Will Cesar Hernandez hear it from Philly fans after 'totally unacceptable' lack of hustle?

MIAMI — The Phillies return home to Citizens Bank Park on Monday night.

Cesar Hernandez will probably get a painfully warm Philadelphia greeting from the fans.

“Yeah, I expect,” he said.

Hernandez was not the reason that the Phillies lost two of three over the weekend in Miami. He was not the reason they lost the series finale, 3-2, on Sunday afternoon. In fact, he scored one of the team’s runs after a two-out single in the sixth inning.

But Hernandez was still a major subplot in the loss as what has been a season-long issue for this team reared its head again.

That base hit that Hernandez had in the sixth inning? It should have been a double. He thought the ball was going to be a homer so he did not run hard out of the box. By the time he realized it was going to stay in the park, it was too late to make it to second. It was an egregious mistake in a scoreless game when a base hit could have put a run on the board.

As it turned out, Rhys Hoskins got Hernandez off the hook with a two-run homer. Hernandez thanked Hoskins for that — twice — once at home plate and once while running out to the field in the bottom of the sixth inning.

Hernandez’ lack of hustle did not sit well with manager Gabe Kapler.
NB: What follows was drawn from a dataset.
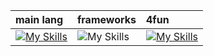 | main lang | frameworks | 4fun |
| :- | :- | :- |
| [![My Skills](https://skills.thijs.gg/icons?i=csharp,php,py)](https://skillicons.dev) | ![My Skills](https://skills.thijs.gg/icons?i=net) | [![My Skills](https://skillicons.dev/icons?i=figma&theme=dark)](https://skillicons.dev)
“Totally unacceptable baserunning play,” Kapler said through clenched jaw. “It was addressed on the bench. I had a conversation with Cesar after the game. He understands it's unacceptable. There's no excuse for it. We have some strong veteran leaders in the clubhouse who will address it, as well.”
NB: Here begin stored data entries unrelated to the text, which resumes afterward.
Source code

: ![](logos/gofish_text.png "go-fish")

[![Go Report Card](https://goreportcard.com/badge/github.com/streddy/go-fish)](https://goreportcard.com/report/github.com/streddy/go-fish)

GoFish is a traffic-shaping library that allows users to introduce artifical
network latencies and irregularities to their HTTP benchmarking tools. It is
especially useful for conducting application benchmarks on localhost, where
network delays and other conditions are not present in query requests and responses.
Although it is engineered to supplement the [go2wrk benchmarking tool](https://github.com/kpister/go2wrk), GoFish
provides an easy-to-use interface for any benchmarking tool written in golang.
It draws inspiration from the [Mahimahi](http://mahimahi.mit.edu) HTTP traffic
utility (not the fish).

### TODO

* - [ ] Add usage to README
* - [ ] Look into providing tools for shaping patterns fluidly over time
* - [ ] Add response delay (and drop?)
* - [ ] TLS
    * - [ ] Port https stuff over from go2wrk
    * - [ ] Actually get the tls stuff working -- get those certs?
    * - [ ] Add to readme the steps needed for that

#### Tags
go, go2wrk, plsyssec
One day earlier, Kapler had talked about accountability after sending Nick Pivetta to the minors. Kapler said he thought Pivetta needed to be more accountable, to “look in the mirror.”

Hernandez is not the first Phillie to come up short in the hustle department this season. Jean Segura and Maikel Franco were violators. Franco was held accountable with a benching.

Did Kapler consider removing Hernandez from the game?

“It's just an unacceptable base running play,” was Kapler’s answer to that question.

Deciding whether or not to pull Hernandez is a question complicated by the Phils’ place in the standings — they are in a playoff race and need wins — and the fact that they have a weak bench. Would it have been fair to the rest of the team to subtract the starting second baseman (and endure the dropoff in talent) from a game the team needed to win?

“I think it's really important that we bust our asses out of the batter's box,” Kapler said. “We're not sure if the ball is going to go out of the ballpark. It's really important that we give every ounce of energy on that play. Even at the expense of making a bang-bang play at second base. We need a single to score that run. Obviously, Rhys was able to bail us all out. He hit a big home run for us. But we have to find a way to get to second base on that play.”

Hernandez was contrite after the game.

“It was obviously a mistake," he said, "but the thing about this team is that we try to pick each other up. You watched the game and you saw what happened. I was obviously thankful to Rhys that he was able to pick me up there.”

Hoskins said players in the clubhouse hold each other accountable.

He added that Hernandez did not need a strong reprimand.

“Cesar doesn’t need to be talked to,” Hoskins said. “I don’t think he’s someone that doesn’t play the game the right way. He just had a little brain fart. Had a little lapse in judgment. Thank goodness it didn’t hurt us.

“I didn’t say anything to him on the field. He came up to me. That showed everybody he’s accountable. That type of player knows (he made a mistake). My bet is it doesn’t happen again.”